Avec le recul (pas du fusil mais de l’expérience), trois constatations :

1er. Il a fallu changer les fusils ou les faire modifier : dépense supplémentaire pour le chasseur.

2ième. A distance de tir égale, l’acier se substituant au plomb blesse beaucoup plus fréquemment le gibier, entrainant d’inutiles souffrances pour l’animal, « être sensible », donnée jugée essentielle, à commencer par tout chasseur digne de ce nom, mais qui semble laisser pourtant complètement indifférents nos gentils protecteurs amis des animaux de la Convention de Bonn !

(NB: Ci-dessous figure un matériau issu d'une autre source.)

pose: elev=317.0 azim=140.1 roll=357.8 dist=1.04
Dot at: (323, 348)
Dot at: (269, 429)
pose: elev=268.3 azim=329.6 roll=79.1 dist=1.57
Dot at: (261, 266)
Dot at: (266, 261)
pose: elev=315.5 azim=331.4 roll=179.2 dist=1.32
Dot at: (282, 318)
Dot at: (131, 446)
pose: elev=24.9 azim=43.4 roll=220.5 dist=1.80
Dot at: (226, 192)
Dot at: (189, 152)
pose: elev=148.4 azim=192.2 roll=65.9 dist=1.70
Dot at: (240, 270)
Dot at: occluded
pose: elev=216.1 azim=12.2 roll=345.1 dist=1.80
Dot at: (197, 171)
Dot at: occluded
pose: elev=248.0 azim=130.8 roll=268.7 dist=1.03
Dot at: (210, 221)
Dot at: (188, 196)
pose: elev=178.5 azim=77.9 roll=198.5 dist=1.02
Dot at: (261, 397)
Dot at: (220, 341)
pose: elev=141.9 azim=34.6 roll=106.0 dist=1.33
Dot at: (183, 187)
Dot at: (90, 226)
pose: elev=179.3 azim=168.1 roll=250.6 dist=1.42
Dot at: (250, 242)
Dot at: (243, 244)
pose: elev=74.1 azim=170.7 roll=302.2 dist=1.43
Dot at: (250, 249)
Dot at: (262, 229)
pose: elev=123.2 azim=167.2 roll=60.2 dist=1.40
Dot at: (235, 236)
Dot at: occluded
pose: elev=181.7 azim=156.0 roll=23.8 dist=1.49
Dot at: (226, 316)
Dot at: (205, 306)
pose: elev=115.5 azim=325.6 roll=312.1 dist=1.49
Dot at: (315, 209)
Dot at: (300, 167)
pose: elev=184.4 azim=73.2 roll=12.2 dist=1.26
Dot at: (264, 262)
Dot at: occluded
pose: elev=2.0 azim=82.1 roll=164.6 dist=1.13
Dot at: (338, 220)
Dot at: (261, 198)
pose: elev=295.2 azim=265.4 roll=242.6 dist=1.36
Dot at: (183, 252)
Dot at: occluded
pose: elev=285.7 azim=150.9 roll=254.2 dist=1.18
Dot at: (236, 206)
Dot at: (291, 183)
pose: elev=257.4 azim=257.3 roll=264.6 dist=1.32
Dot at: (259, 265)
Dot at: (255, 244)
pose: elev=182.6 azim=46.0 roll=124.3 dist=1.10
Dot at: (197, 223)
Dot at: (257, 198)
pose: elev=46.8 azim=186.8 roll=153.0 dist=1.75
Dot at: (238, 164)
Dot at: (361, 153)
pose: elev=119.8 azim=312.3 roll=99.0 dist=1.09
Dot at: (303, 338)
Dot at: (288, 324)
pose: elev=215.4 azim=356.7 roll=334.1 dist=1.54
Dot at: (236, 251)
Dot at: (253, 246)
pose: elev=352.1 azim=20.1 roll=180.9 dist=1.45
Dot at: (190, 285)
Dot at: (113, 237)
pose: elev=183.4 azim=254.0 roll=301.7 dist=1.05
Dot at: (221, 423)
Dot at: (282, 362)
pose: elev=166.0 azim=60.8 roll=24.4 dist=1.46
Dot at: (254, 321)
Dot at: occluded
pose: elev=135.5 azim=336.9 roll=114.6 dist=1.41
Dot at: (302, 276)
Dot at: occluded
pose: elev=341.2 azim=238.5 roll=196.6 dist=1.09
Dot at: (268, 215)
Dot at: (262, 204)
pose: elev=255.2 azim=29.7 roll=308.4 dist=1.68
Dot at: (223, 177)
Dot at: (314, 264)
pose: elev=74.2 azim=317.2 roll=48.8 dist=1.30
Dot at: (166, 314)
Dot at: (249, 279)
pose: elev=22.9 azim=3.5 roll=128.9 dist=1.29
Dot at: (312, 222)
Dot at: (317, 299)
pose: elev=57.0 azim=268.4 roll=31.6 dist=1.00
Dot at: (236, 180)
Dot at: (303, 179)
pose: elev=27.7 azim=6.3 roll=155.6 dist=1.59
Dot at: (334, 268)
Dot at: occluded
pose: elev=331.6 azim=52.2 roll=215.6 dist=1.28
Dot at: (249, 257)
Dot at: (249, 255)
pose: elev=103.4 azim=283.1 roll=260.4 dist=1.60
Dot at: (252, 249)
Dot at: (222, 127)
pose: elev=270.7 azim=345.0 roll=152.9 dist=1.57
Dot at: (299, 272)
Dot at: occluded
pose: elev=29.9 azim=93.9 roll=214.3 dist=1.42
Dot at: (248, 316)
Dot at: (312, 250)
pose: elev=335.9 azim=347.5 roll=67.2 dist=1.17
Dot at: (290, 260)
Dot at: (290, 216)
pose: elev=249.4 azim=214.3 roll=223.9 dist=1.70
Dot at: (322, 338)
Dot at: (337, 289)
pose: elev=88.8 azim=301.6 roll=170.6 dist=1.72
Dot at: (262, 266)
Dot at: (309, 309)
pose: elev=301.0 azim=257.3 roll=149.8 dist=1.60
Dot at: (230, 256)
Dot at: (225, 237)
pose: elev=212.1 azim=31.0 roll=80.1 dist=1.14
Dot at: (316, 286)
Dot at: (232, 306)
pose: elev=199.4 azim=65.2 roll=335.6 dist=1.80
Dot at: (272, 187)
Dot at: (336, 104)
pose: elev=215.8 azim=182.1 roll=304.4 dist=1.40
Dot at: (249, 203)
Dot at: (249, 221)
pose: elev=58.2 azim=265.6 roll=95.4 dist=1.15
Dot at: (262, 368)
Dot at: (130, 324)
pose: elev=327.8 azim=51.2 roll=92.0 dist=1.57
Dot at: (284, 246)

3ième. Les munitions de substitution (bismuth, tungstène, étain, alliages) sont généralement plus efficaces que l’acier mais à un prix restant beaucoup plus élevé sinon prohibitif, ce qui est encore dissuasif pour bon nombre de chasseurs.

Chasser mal ou chasser cher, voilà le « choix » laissé aux chasseurs !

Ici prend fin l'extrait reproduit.